On the other hand, if $X$ is overdispersed, then its range of possible values is very wide. So if you see a large number of red balls, that would seem to indicate that there were lots of balls to start with, so there will probably be lots of blue balls too. Similarly, if you see a small number of red balls, that would seem to indicate that there were not very many balls to start with, so there will probably not be very many blue balls either. Hence the correlation is positive.

That’s just hand-waving, though. Here’s my exercise for the reader: Prove that

\[\operatorname{Cov}(R, B) = rb \big(\operatorname{Var}(X) - \mathbb EX\big) ,\]

hence proving that the answer given to the question is correct.

This term $\operatorname{Var}(X) - \mathbb EX$ that appears in the covariance is positive when $X$ is overdispersed and negative when $X$ is underdispersed, so it is, in a sense, measuring “how much dispersion” there is.

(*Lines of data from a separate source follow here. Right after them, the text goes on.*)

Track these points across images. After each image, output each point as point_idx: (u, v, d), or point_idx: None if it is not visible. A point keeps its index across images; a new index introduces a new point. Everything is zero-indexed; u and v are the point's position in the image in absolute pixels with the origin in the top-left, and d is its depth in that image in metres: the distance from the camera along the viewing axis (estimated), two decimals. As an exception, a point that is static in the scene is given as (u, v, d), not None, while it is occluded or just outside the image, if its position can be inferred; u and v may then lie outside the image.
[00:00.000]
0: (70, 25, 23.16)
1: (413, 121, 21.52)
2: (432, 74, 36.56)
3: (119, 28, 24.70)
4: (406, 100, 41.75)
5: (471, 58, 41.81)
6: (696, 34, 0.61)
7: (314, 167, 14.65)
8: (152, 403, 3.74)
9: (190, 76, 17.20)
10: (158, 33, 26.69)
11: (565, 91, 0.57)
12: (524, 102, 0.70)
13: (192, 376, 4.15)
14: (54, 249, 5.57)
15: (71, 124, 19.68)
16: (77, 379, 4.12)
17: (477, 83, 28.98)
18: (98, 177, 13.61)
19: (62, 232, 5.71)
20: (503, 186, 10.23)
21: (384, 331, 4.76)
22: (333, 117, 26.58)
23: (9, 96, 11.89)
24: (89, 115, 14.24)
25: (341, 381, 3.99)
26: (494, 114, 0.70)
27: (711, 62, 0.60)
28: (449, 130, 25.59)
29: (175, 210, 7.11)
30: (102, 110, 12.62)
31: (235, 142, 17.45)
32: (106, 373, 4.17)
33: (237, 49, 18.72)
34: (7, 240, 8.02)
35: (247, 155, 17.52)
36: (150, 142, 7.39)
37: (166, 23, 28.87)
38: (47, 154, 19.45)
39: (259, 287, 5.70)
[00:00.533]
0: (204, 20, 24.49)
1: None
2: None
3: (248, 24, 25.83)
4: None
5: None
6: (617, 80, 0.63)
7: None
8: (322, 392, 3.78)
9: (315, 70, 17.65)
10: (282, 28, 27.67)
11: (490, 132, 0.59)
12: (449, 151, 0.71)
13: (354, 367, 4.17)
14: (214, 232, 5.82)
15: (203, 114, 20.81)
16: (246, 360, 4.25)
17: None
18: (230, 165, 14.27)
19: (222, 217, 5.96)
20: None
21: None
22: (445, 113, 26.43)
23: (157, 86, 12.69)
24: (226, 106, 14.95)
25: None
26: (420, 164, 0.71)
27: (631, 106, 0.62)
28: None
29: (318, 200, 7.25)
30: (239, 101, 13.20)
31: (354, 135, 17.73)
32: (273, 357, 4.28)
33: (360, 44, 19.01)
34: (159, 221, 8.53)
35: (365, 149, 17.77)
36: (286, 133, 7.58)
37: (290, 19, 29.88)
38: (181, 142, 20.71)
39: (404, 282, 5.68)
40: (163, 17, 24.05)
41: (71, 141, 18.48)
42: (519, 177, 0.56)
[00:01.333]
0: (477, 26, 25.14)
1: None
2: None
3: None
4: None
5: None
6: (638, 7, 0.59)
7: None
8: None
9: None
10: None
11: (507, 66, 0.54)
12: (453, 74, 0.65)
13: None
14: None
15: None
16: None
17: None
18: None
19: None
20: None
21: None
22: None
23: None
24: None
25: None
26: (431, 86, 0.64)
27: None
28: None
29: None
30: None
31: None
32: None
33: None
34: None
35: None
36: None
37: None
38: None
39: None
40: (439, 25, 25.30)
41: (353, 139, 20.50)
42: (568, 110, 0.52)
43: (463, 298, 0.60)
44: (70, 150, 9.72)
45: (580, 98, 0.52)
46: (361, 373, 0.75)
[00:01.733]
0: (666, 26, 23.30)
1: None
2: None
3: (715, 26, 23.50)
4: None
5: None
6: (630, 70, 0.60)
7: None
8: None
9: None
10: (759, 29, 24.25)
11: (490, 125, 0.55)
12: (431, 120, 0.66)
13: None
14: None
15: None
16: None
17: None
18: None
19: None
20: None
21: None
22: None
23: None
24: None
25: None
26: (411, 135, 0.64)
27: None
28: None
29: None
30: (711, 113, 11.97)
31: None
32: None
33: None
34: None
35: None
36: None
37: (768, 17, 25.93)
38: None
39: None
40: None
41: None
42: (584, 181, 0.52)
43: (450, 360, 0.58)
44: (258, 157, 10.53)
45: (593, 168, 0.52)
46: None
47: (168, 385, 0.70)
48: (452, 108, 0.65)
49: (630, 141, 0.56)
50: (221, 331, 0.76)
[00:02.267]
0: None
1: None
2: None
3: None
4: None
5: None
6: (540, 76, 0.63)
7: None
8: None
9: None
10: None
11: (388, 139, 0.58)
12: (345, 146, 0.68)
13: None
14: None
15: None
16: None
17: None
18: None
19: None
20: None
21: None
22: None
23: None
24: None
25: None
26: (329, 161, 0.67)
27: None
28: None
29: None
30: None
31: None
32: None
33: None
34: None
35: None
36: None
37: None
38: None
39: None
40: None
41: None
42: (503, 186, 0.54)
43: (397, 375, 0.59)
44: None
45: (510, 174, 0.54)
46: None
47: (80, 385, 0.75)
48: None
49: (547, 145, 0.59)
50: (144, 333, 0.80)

So we could call it the dispersion, and write $\operatorname{Disp}(X) = \operatorname{Var}(X) - \mathbb EX$. With this notation in hand, we now get a very pretty triplet of results (which you might again want to try to prove):

\[\begin{align} \operatorname{Disp}(R) &= r^2 \operatorname{Disp}(X) \\ \operatorname{Disp}(B) &= b^2 \operatorname{Disp}(X) \\ \operatorname{Cov}(R, B) &= rb \operatorname{Disp}(X) . \end{align}\]

Anyway, I wrote this down here because, although it’s a pretty straightforward result, I’d never seen it before, and it seems like the sort of thing I ought to have known.

One last thing. We saw that a Poisson number of balls led to the number of red and blue balls being independent, while an equidispersed number of balls led to the number of red and blue balls being uncorrelated. Of course, independent implies uncorrelated, but uncorrelated does not imply independent. So while there are lots of examples of $X$ such that $R$ and $B$ are uncorrelated, we don’t know that $R$ and $B$ will necessarily be independent too. For your follow-up exercise: Show that, in fact, $R$ and $B$ are independent if and only if $X$ had a Poisson distribution.